The time to grieve
The longer I've lived, the more grief seems like a ball of yarn, larger with each strand wound around it. I've added countless strands as a result of the September 11th atrocity, in the most complex grieving I have ever experienced. Like others, I have needed to be in touch with my local community and folks elsewhere, especially New York and Washington.
Condolences have come from friends and colleagues in Australia and New Zealand; England, The Netherlands, Germany, and Switzerland. Most powerful were those from Filipinas, Colombian women, and Israelis and Palestinians together -- places where many live daily with terror, often with weapons courtesy of U.S. "aid."
My grief swings between anger and anxiety, sorrow and depression. I grieve for the victims and for my country, poised to engage yet again in the cycle of retaliation rather than justice. As a widow I was counseled not to make far-reaching decisions too soon. I grieve that our leaders have reflexively trumpeted war, with no attempt to initiate a national dialogue or even allow us time to mourn. Who benefits?
In contrast is a letter from friend Greg, who visited last summer with his wife and daughter: "I had been looking forward to this day. It represented the end of the most painful single year of my life. Exactly one year earlier I attended a memorial service for my wife of 14 years, Marilyn Joachim, who had died suddenly four days before following "minor" and "routine" outpatient surgery.
"It had been a difficult year. The shock, denial and numbness. The fear, anger and depression....The pain. The pain. And the pain."
11 was a day I was looking forward to. It marked the end of an
"In a very strange, almost surreal, way, I felt I could relate somewhat to what people were feeling and knew maybe what was to come for this country in the days ahead. It will be a similar emotional and mental evolution that I and everyone who has ever experienced the sudden loss of a loved one (if we're committed enough to find the time to grieve and reflect) has gone through."
"In the case of our nation, the loss is a sense of invulnerabiity -- a belief that no matter what is happening elsewhere in the world, it always bypasses the United States....There is a final stage in the evolution of dealing with loss -- growth and compassion.
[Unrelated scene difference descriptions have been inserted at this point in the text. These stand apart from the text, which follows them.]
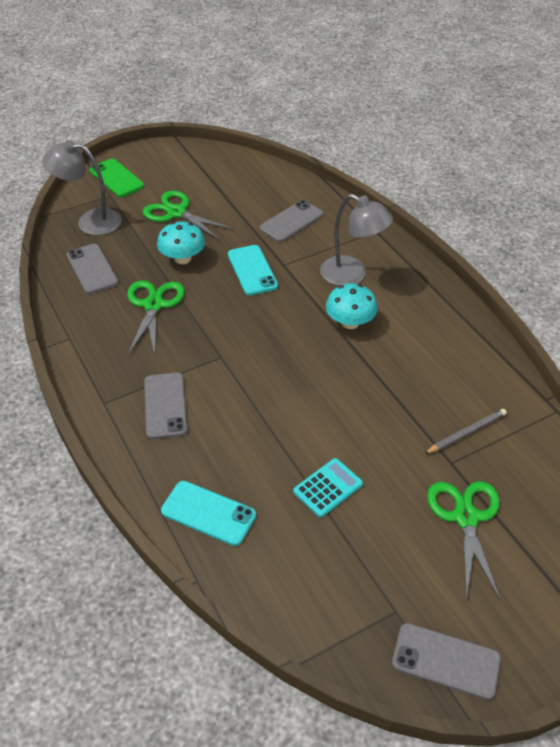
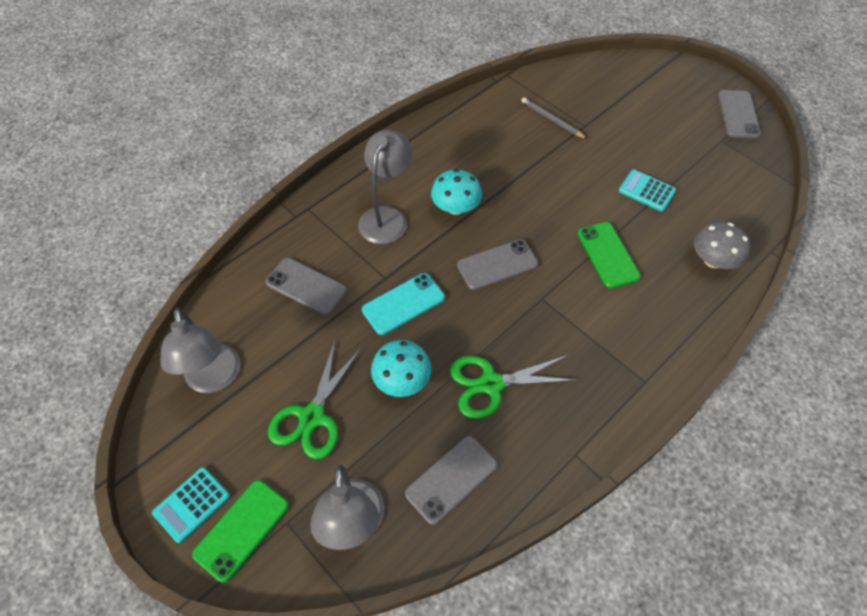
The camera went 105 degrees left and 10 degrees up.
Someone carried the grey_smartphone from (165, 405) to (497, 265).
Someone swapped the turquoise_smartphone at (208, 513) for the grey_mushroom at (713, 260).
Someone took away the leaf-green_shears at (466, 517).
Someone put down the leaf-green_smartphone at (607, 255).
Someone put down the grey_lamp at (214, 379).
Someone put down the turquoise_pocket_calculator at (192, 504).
Just as I have a deep fear of the violence to come, I possess a deep hope that this tragedy may result in a maturation of our culture. It may help us better realize that nothing, in the end, is all that safe and secure. Our physical borders, military center and economic heart were invaded despite more weapons, more technology, more bases, and more military spending than most other nations combined. Star Wars would have been equally useless."
Many people are calling for justice rather than vengeance. For starters, rather than amassing international action for an assault, the United States could drop its opposition to an International Criminal Court and other global initiatives.
If instead our country organizes the terrorizing of Afghanis and others, if people take their anger out on Arab-Americans and Muslims, if the U.S. fails to examine its domestic and global economic policies, and if we citizens sacrifice our political and civil rights to jingoism, the September 11th terrorists will win.
Until the U.S. stops supporting such as Saddam Hussein and Manuel Noriega until they outlive their usefulness, and sponsoring the likes of Osama bin Laden as the CIA did during the Soviet invasion of Afghanistan, this country will suffer "blowback" (a CIA term for "operatives" turning on their handlers).
And the cycle of violence, grieving and retribution will spiral on. Rabbi Arthur Waskow of the Shalom Center offers a different vision.
"The lesson is that only a world where we all recognize our vulnerability can become a world where all communities feel responsible to all other communities. And only such a world can prevent such acts of rage and murder."